[Description of the task] Read the listing below and copy out each line where the word "labels" occurs.
[Opening Data to process section]
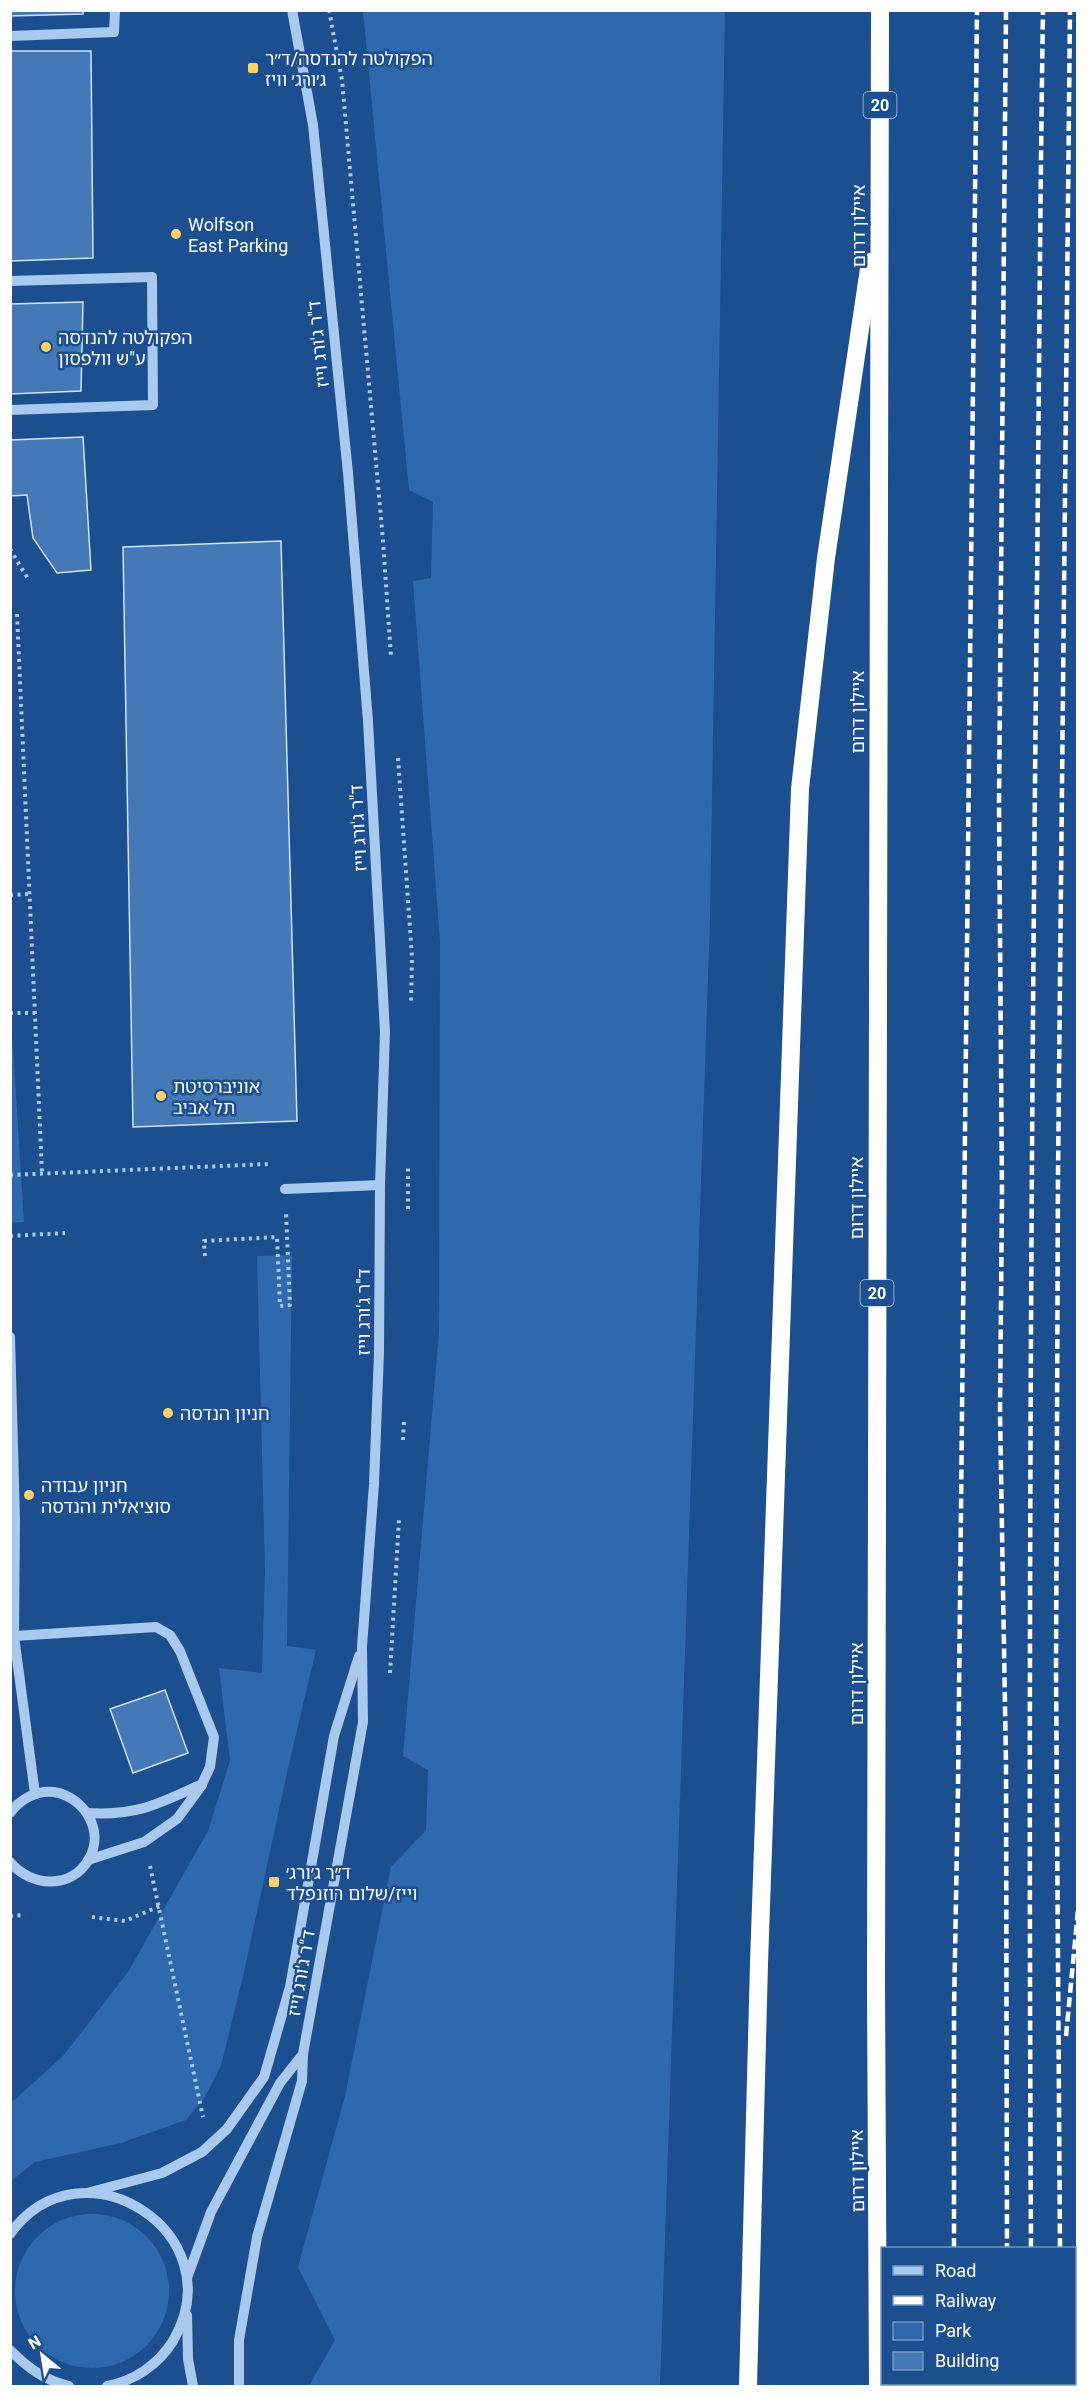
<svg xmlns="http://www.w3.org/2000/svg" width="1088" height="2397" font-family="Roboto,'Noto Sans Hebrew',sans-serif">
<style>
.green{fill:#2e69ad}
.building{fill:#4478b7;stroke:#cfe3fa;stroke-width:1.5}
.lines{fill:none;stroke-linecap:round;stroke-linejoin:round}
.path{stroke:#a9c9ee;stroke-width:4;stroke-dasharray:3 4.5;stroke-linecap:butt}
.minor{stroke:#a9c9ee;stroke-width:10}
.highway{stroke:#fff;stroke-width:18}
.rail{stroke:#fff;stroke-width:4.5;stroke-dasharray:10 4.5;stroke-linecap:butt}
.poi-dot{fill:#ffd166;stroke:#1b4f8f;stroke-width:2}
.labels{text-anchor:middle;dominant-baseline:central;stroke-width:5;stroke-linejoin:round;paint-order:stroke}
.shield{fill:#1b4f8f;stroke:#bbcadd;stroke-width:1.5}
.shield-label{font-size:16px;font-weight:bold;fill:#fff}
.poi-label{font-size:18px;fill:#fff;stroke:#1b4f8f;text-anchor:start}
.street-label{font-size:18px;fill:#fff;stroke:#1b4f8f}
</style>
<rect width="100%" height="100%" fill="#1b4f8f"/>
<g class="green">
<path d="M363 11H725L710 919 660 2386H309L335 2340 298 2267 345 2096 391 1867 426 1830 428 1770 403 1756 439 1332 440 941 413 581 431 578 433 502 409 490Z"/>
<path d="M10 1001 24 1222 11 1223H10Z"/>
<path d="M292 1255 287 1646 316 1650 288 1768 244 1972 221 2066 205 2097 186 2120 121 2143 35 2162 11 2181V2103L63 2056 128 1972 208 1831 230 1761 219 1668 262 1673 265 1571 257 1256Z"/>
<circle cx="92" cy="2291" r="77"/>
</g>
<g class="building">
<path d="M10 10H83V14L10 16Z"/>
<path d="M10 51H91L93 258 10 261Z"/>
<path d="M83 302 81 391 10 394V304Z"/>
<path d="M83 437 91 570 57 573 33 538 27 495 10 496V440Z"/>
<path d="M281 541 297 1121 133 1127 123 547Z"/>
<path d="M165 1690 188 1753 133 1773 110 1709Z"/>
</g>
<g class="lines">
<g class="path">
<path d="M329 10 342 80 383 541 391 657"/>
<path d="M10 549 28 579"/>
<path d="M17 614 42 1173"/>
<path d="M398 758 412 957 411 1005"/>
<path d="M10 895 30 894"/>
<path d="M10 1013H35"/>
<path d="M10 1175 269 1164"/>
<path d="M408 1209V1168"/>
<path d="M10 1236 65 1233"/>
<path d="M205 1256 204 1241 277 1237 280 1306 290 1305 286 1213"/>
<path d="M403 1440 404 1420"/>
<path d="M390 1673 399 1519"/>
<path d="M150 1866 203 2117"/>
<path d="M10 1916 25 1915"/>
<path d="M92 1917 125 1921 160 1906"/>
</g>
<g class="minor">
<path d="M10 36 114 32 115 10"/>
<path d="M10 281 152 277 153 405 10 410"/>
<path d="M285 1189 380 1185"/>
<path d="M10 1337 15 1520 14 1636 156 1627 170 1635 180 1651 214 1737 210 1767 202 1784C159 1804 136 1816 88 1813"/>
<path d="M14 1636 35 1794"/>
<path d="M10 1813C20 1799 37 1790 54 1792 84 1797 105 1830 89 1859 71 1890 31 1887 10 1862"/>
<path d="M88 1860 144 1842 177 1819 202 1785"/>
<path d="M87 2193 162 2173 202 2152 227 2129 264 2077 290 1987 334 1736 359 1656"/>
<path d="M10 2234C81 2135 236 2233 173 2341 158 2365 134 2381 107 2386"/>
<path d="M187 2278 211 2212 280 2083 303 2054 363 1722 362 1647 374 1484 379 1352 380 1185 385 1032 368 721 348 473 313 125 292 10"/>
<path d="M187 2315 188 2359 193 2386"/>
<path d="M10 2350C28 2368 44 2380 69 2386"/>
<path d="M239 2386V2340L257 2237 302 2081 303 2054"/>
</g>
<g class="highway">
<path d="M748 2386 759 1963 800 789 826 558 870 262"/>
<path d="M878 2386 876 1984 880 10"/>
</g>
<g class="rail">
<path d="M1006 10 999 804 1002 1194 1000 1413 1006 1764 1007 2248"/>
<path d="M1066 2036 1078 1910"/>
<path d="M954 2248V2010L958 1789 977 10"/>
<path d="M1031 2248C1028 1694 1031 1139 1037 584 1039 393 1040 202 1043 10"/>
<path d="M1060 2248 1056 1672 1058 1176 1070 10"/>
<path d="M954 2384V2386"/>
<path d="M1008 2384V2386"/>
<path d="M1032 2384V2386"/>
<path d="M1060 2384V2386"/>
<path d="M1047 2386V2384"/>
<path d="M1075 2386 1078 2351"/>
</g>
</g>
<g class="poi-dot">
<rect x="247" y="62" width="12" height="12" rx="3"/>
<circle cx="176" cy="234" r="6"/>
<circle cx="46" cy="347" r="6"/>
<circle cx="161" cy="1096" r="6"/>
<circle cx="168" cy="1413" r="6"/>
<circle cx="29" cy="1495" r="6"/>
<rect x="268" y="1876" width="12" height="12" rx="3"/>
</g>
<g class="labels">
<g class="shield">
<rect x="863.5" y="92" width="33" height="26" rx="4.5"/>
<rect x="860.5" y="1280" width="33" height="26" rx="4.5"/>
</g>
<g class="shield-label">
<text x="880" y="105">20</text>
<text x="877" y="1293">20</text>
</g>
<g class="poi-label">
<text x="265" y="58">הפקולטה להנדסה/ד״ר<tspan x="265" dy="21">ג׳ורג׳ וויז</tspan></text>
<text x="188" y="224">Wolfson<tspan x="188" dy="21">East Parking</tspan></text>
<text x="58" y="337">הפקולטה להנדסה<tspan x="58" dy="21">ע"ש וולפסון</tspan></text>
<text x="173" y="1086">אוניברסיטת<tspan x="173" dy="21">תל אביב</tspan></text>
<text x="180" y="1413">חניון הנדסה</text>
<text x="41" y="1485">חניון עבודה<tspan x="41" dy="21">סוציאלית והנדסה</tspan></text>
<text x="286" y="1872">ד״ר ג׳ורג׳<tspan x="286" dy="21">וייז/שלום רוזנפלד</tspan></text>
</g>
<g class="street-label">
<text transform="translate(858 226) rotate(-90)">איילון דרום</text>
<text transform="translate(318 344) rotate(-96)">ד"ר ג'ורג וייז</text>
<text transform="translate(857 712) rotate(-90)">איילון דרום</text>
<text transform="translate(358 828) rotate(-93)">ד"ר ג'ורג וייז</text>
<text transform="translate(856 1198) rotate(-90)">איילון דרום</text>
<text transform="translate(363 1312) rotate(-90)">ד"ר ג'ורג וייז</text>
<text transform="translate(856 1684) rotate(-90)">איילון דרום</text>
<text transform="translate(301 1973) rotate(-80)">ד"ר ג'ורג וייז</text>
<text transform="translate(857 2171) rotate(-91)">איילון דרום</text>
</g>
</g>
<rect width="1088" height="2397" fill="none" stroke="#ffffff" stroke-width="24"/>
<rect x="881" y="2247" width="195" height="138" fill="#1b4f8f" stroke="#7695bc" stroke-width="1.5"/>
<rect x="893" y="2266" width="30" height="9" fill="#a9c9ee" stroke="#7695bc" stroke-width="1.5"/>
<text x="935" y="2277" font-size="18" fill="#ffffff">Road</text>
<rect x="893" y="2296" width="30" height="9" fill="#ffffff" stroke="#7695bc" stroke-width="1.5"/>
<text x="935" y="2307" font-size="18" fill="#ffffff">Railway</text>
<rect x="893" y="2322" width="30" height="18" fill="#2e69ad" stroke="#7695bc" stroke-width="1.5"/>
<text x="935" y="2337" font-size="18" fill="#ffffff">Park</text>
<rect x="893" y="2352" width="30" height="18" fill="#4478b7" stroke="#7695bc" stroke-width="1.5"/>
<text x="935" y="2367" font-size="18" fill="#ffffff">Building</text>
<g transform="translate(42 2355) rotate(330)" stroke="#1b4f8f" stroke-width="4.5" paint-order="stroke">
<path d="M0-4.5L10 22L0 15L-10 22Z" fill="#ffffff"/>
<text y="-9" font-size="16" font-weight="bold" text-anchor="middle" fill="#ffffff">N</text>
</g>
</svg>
[Closing Data to process section]
[Reply]
.labels{text-anchor:middle;dominant-baseline:central;stroke-width:5;stroke-linejoin:round;paint-order:stroke}
<g class="labels">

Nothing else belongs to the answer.